Students looking to receive packages on campus will now find their deliveries in the depths of the Yale Bookstore. 

This new receiving center seeks to address frustration that built up around the previous 200 Elm St. location, and is now the only student package receiving center at the University. Before the COVID-19 pandemic, the University operated one central package receiving center, located at 250 Church St. During the 2020-21 academic year, residential colleges also opened up their own package receiving centers for the first time to avoid long wait times and crowding at the centralized center. 

During the 2021-22 academic year, Hurricane Ida-related flooding damage caused the 250 Church St. package center to close temporarily for repairs at the beginning of the fall semester. This prompted the University to open a temporary receiving center at 200 Elm St., as well as separate receiving centers for nine residential colleges.

KaLa Keaton ’25 said that although the current Yale Bookstore package receiving center is an improvement in regard to staffing, she prefers the situation from last year.
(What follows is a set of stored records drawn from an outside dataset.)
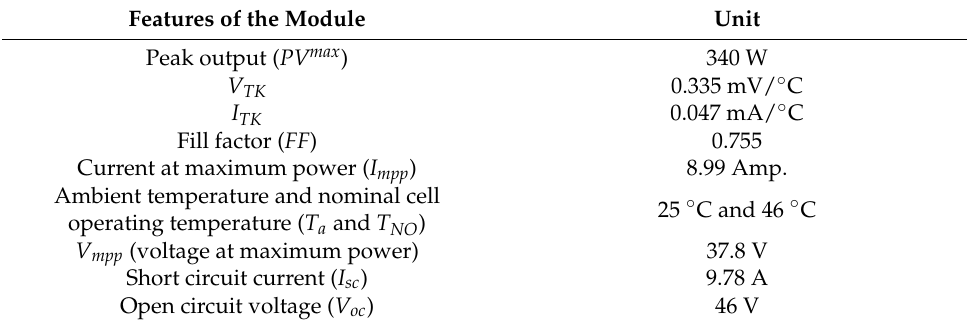
Table 3. Data on considered PV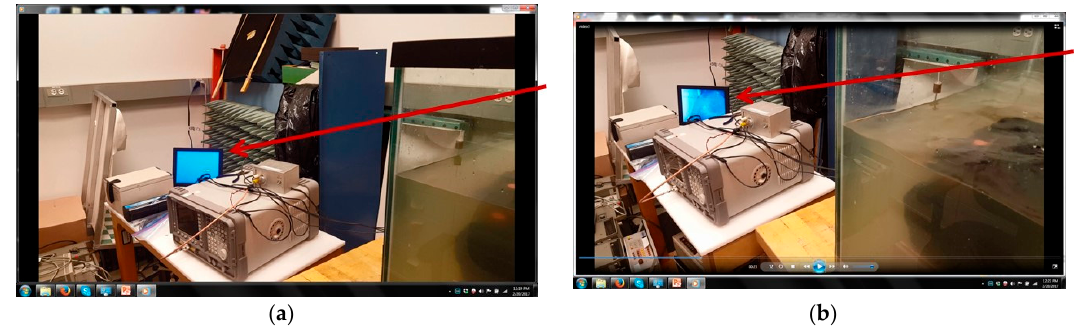
Figure 7. ( a ) The Wi-Fi underwater video transmitter is moved beyond the free space communication range in a seawater aquarium with still water surface; ( b ) The video link is re-established when the seawater surface is agitated.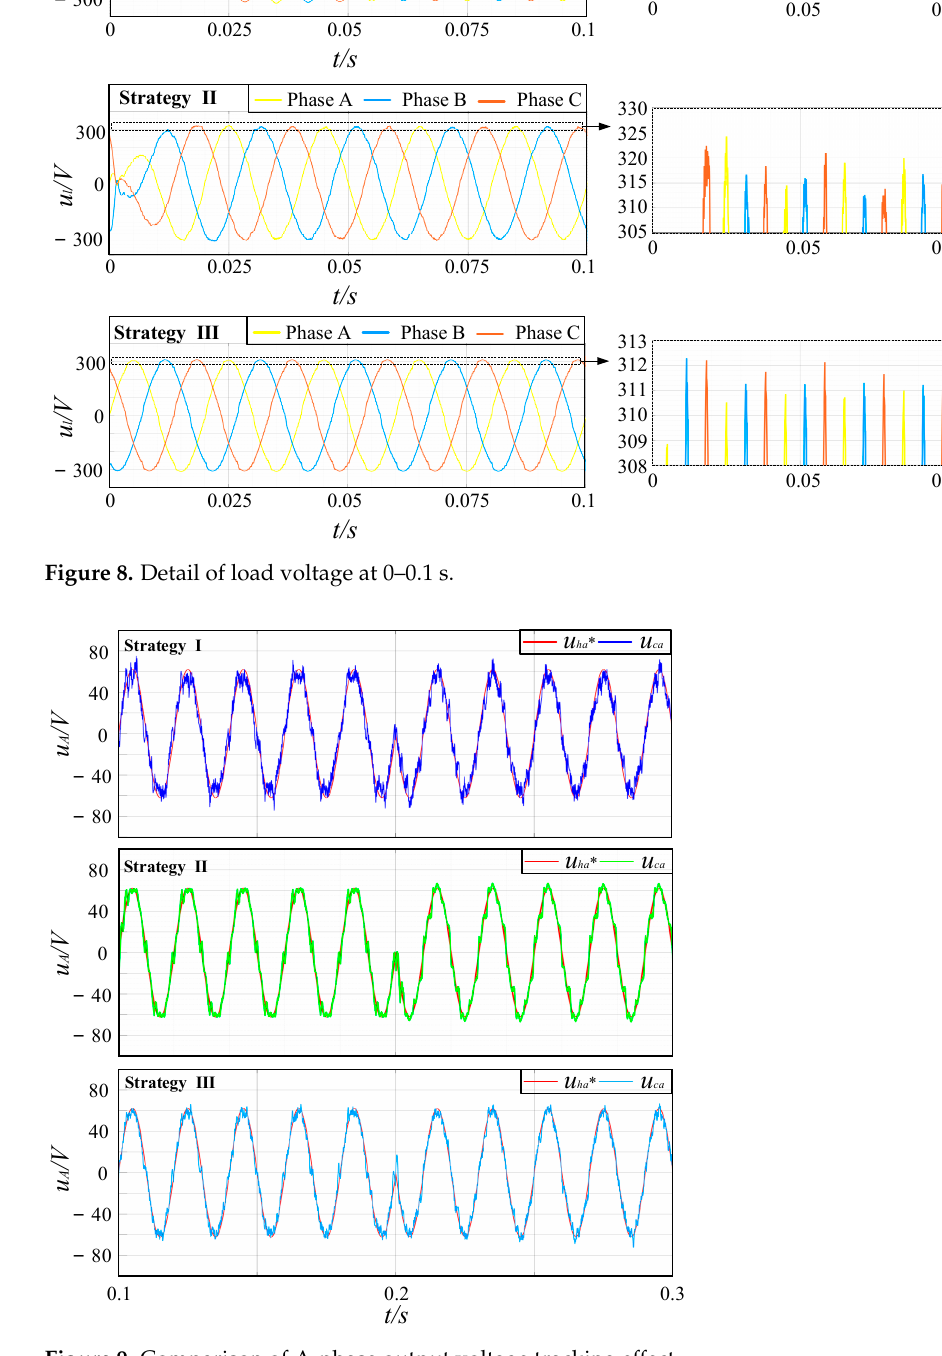
Figure 9. Comparison of A-phase output voltage tracking effect.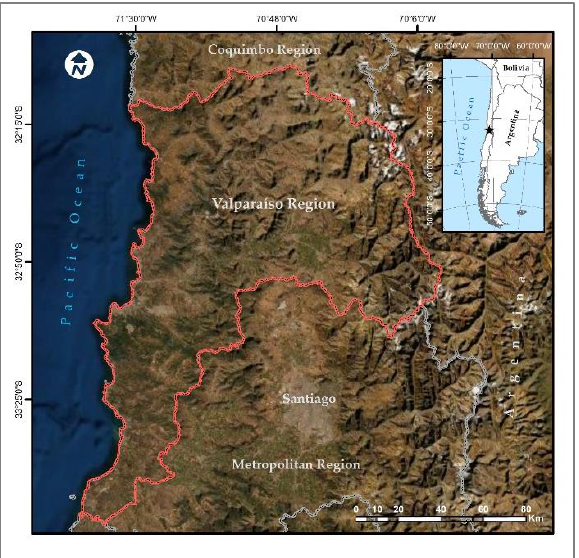
Figure 2. Map showing the area where the prioritization was performed. The Valparaiso Region is shown with a red border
The college-specific receiving center, Keaton said, was not only a convenience for her but also a benefit for students seeking on-campus employment.

“I know it was selected as a job because it was a relatively low-maintenance job,” Keaton said. “From that perspective, it was a much more valuable, beyond just convenience thing.”

Madelena Ruedaflores ’25 said that when last school year began, “lines were incredibly, incredibly long” at the 250 Church St. center. 

Randy Picker, an employee at the Yale Bookstore package receiving center, said that while he has heard from students that the current center is an improvement from last year, the package processing system still experiences some technical issues — namely, there is occasional confusion surrounding the packages of students with the same first or last names.

Picker said that students will receive an email from the center when it has received their package. Then, they can expect a second email saying that their package is ready for pickup. According to Picker, students must come in to pick up their package within three days of getting this second email.

“We haven’t been sending back packages that have sat here for longer than [three days, but] … we’re probably going to start doing that soon,” Picker said. “If you’re not here to pick up a package, all you have to do is give us a call and we’ll make sure that it’s not sent back until you’re able to receive it.”

Student P.O. boxes and Amazon lockers still remain viable options for those seeking to receive packages.